Steps for manufacturing successful product

According to the FD&C Act, it is required that domestic or foreign manufacturers have a quality system for the design and production of medical devices intended for commercial distribution in the United States. The regulation requires that various specifications and controls be established for devices; that devices be designed under a quality system to meet these specifications; that devices be manufactured under a quality system; that finished devices meet these specifications; that devices be correctly installed, checked and serviced; that quality data be analyzed to identify and correct quality problems; and that complaints be processed. Thus, the QS regulation helps assure that medical devices are safe and effective for their intended use. More details can be obtained from
◦ The Quality System Regulations – 21CFR 820(QSR’s)and
◦ ISO Standard 13485:2003.

The QS consists of four major actions: Design -> Manufacture -> Distribute -> Monitor performance. The FDA's QSR manual shows how any new entrepreneur can start a successful medical device company by sequentially following the steps below.

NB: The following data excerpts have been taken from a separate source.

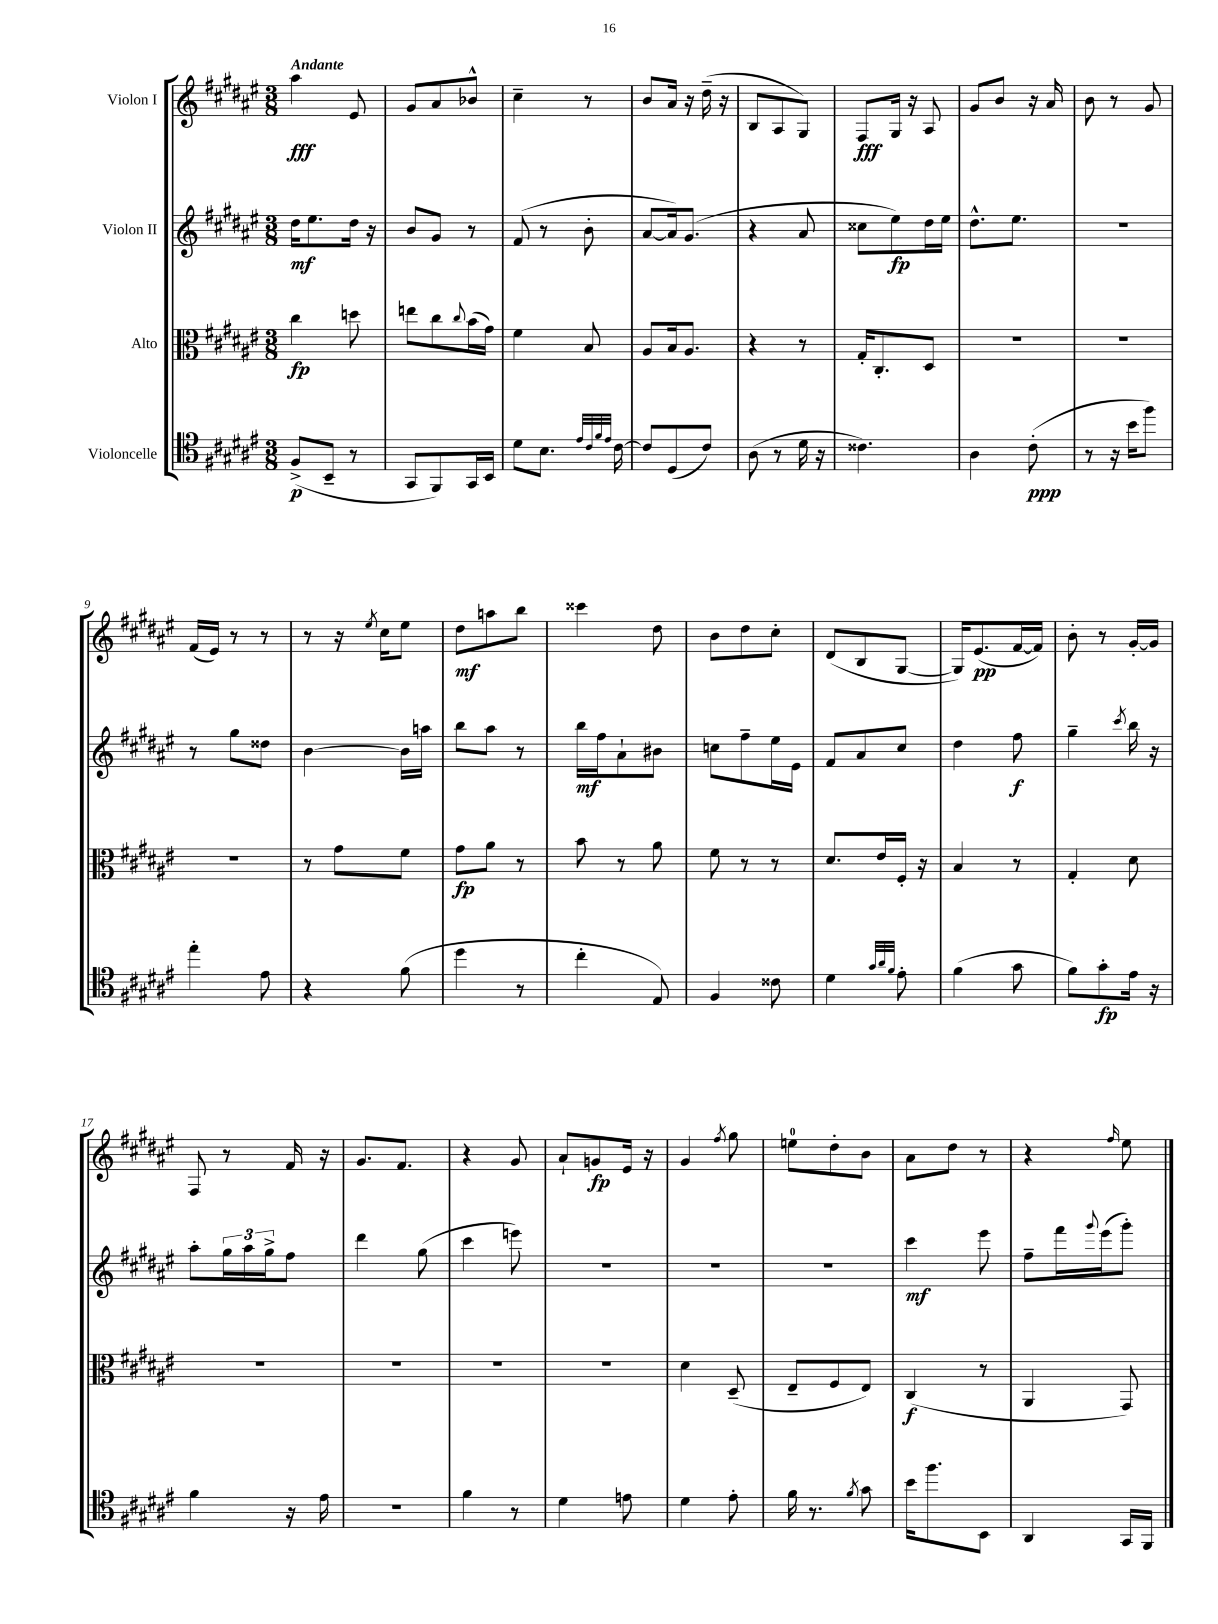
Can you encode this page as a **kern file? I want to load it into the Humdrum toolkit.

**kern	**kern	**kern	**kern
*staff4	*staff3	*staff2	*staff1
*clefC4	*clefC3	*clefG2	*clefG2
*k[f#c#g#d#a#e#]	*k[f#c#g#d#a#e#]	*k[f#c#g#d#a#e#]	*k[f#c#g#d#a#e#]
*M3/8	*M3/8	*M3/8	*M3/8
(8F#^/L	4cc#\	16dd#\LK	4aa#\
.	.	8.ee#\	.
8BB~/J	.	.	.
8r	8dd\	16dd#\Jk	8e#/
.	.	16r	.
=	=	=	=
8GG#/L	8ee\L	8b/L	8g#/L
8FF#/)	8cc#\	8g#/J	8a#/
.	8qqcc#/	.	.
16GG#/L	(16b\L	8r	8b-^^/J
16BB/JJ	16g#\JJ)	.	.
=	=	=	=
8d#\L	4f#\	(8f#/	4cc#~\
8.B\J	.	8r	.
.	8B/	8b'\	8r
32qqe#/LLL	.	.	.
32qqc#/	.	.	.
32qqf#/	.	.	.
32qqe#/JJJ	.	.	.
[16c#\	.	.	.
=	=	=	=
8c#/]L	8A#/L	[8a#/L	8b/L
(8D#/	16B/k	16a#/]k)	16a#/Jk
.	8.A#/J	(8.g#/J	16r
8c#/J)	.	.	(16dd#~\
.	.	.	16r
=	=	=	=
(8A#\	4r	4r	8B/L
8r	.	.	8A#/
16d#\	8r	8a#/	8G#/J)
16r	.	.	.
=	=	=	=
4.c##\)	16G#'/LK	8cc##\L	8F#/L
.	8.C#'/	.	.
.	.	8ee#\)	16G#/Jk
.	.	.	16r
.	8D#/J	16dd#\L	8A#/
.	.	16ee#\JJ	.
=	=	=	=
4A#\	4.r	8.dd#^^\L	8g#/L
.	.	.	8b/J
.	.	8.ee#\J	.
(8c#'\	.	.	16r
.	.	.	16a#/
=	=	=	=
8r	4.r	4.r	8b\
16r	.	.	8r
16b\LK	.	.	.
8ff#\J)	.	.	8g#/
=	=	=	=
4ee#'\	4.r	8r	(16f#/LL
.	.	.	16e#/JJ)
.	.	8gg#\L	8r
8e#\	.	8dd##\J	8r
=	=	=	=
4r	8r	[4b\	8r
.	8g#\L	.	16r
.	.	.	8qee#/
.	.	.	16cc#\LK
(8f#\	8f#\J	16b\]LL	8ee#\J
.	.	16aa\JJ	.
=	=	=	=
4dd#\	8g#\L	8bb\L	8dd#\L
.	8a#\J	8aa#\J	8aa\
8r	8r	8r	8bb\J
=	=	=	=
4cc#'\	8b\	16bb\LL	4ccc##\
.	.	16ff#\J	.
.	8r	8a#`\	.
8E#/)	8a#\	8b#\J	8dd#\
=	=	=	=
4F#/	8f#\	8cc\L	8b\L
.	8r	8ff#~\	8dd#\
8c##\	8r	16ee#\L	8cc#'\J
.	.	16e#\JJ	.
=	=	=	=
4d#\	8.d#/L	8f#/L	(8d#/L
.	.	8a#/	8B/
.	16e#/L	.	.
32qqg#/LLL	.	.	.
32qqa#/	.	.	.
32qqf#/JJJ	.	.	.
8e#'\	16F#'/JJ	8cc#/J	[8G#/J
.	16r	.	.
=	=	=	=
(4f#\	4B/	4dd#\	16G#/]LK)
.	.	.	(8.e#/
8g#\	8r	8ff#\	[16f#/L
.	.	.	16f#/]JJ)
=	=	=	=
8f#\L)	4G#'/	4gg#~\	8b'\
8g#'\	.	.	8r
.	.	8qccc#/	.
16e#\Jk	8d#\	16bb\	[16g#'/LL
16r	.	16r	16g#/]JJ
=	=	=	=
4f#\	4.r	8aa#'\L	8F#/
.	.	24gg#\L	8r
.	.	24aa#\	.
.	.	24gg#^\J	.
16r	.	8ff#\J	16f#/
16e#\	.	.	16r
=	=	=	=
4.r	4.r	4ddd#\	8.g#/L
.	.	.	8.f#/J
.	.	(8gg#\	.
=	=	=	=
4f#\	4.r	4ccc#\	4r
8r	.	8eee\)	8g#/
=	=	=	=
4d#\	4.r	4.r	8a#`/L
.	.	.	8g/
8e\	.	.	16e#/Jk
.	.	.	16r
=	=	=	=
4d#\	4d#\	4.r	4g#/
.	.	.	8qff#/
8e#'\	(8D#~/	.	8gg#\
=	=	=	=
16f#\	8E#~/L	4.r	8ee\L
8.r	.	.	.
.	8F#/	.	8dd#'\
8qf#/	.	.	.
8g#\	8E#/J)	.	8b\J
=	=	=	=
16b\LK	(4C#/	4ccc#\	8a#\L
8.ff#\	.	.	.
.	.	.	8dd#\J
8BB\J	8r	8eee#\	8r
=	=	=	=
4AA#/	4AA#/	8ff#~\L	4r
.	.	16fff#\L	.
.	.	8qqggg#/	.
.	.	(16eee#\J	.
.	.	.	16qqff#/
16GG#/LL	8GG#/)	8ggg#'\J)	8ee#\
16FF#/JJ	.	.	.
==	==	==	==
*-	*-	*-	*-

1. Obtaining information on GMP requirements;
2. Determining the appropriate quality system needed to control the design, production and distribution of the proposed device;
3. Designing products and processes;
4. Training employees;
5. Acquiring adequate facilities;
6. Purchasing and installing processing equipment;
7. Drafting the device master record;
8. Noting how to change the device master records;
9. Procuring components and materials;
10. Producing devices;
11. Labeling devices;
12. Evaluating finished devices;
13. Packaging devices;
14. Distributing devices;
15. Processing complaints and analyzing service and repair data;
16. Servicing devices;
17. Auditing and correcting deficiencies in the quality system; and,
18. Preparing for an FDA inspection.

It is to be noted how each of the steps is a comprehensive process in itself. These steps if followed according to the FDA protocols will ensure production of a successful medical device.